Можно было, конечно, говорить «мимо» друг друга, в двух разных линиях; многие, при мне, так и говорили с Блоком, — даже о «возвышенных» вещах; но у меня, при самом простом разговоре, невольно являлся особый язык: между словами и около них лежало гораздо больше, чем в самом слове и его прямом значении. Главное, важное никогда не говорилось. Считалось, что оно — «несказанно».

Сознаюсь, иногда это «несказанное» (любимое слово Блока) меня раздражало. Являлось почти грубое желание все перевернуть, прорвать туманные покровы, привести к прямым и ясным линиям, впасть чуть не в геометрию. Притянуть «несказанное» за уши и поставить его на землю. В таком восстании была своя правда, но. не для Блока. Не для того раннего Блока, о котором говорю сейчас.

Невозможно сказать, чтобы он не имел отношения к реальности; еще менее, что он «не умен». А между тем все называемое нами философией, логикой, метафизикой, даже религией — отскакивало от него, не прилагалось к нему. Ученик и поклонник Владимира Соловьева, Блок весь был обращен к туманно-зыбкому провидению своего учителя: к его стихам, где появляется «Она», «Дева радужных ворот». Христианство Вл. Соловьева не коснулось Блока. В то время как Вл. Соловьев, для которого христианство и служило истоком его «провидений», мог безбоязненно перепрыгивать из одного порядка в другой, мог в «Трех Встречах» — самой «несказанной» из поэм — вдруг написать, захохотав, строчку: «Володенька, да как же ты глюпа!» — Блок не умел этого. «Она» или сияла ему ровным невечерним светом, или проваливалась, вместе с ним, в бездну, где уж не до невинных улыбок над собой.

* * *

Чем дальше, тем все яснее проступала для меня одна черта в Блоке, — двойная: его трагичность, во-первых, и, во-вторых, его какая-то незащищенность. от чего? Да от всего: от самого себя, от других людей, от жизни и от смерти.

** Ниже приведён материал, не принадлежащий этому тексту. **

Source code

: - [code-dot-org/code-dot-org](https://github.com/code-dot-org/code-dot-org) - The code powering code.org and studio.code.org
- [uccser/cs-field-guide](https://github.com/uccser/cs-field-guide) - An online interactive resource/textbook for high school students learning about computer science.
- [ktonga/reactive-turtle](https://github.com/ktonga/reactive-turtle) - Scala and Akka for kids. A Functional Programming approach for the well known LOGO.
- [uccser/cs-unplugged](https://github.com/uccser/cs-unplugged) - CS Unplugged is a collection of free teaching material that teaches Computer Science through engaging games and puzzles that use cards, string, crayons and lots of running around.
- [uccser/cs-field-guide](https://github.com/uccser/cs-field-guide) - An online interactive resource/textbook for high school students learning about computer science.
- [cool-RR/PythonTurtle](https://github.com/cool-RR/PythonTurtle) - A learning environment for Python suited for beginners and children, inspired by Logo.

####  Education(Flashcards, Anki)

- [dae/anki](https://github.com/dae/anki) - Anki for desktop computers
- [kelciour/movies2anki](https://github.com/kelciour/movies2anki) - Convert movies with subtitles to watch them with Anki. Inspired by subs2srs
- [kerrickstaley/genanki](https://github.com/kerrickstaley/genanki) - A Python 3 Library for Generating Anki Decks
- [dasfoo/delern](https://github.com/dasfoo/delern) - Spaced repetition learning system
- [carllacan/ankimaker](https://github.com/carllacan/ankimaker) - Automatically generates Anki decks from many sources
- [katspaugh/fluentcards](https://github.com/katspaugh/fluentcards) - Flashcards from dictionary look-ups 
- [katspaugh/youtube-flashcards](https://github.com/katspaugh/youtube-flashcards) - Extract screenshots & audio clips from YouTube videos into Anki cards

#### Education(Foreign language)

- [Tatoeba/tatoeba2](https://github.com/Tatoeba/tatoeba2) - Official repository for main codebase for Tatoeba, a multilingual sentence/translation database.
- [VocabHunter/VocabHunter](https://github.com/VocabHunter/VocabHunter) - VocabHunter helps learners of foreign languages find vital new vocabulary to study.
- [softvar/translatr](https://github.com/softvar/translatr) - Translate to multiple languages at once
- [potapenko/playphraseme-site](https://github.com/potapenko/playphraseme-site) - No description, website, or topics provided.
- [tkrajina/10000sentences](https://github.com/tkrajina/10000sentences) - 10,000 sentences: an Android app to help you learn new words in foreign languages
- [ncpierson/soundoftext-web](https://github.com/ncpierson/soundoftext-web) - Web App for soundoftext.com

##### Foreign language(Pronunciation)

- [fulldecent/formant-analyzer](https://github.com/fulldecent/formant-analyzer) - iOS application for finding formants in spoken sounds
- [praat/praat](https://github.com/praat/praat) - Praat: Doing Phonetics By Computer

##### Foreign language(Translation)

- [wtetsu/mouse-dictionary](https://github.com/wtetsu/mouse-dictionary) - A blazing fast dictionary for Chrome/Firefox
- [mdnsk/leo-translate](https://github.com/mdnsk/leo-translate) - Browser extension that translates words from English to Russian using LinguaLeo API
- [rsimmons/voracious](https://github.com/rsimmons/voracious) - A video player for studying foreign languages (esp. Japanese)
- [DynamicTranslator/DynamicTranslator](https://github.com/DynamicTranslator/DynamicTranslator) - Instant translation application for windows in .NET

Но как раз в этой трагичности и незащищенности лежала и главная притягательность Блока. Немногие, конечно, понимали это, но все равно привлекались и не понимая.

Мои внутренние восстания на блоковскую «несказанность», тяжелым облаком его обнявшую и связавшую, были инстинктивным желанием, чтобы нашел он себе какую-нибудь защиту, схватился за какое-нибудь человеческое оружие. Но для этого надо было в свое время повзрослеть. Взрослость же — не безнадежная, всеубивающая, о которой говорилось выше, но необходимая взрослость каждого человека — не приходила к Блоку. Он оставался — при редкостной глубине — за чертой «ответственности».

Знал ли он сам об этом? Знал ли о трагичности своей и незащищенности? Вероятно, знал. Во всяком случае, чувствовал он их — и предчувствовал, что они готовят ему, — в полную силу.

* * *

Блок, я думаю, и сам хотел «воплотиться». Он подходил, приникал к жизни, но когда думал, что входит в нее, соединяется с нею, — она отвечала ему гримасами.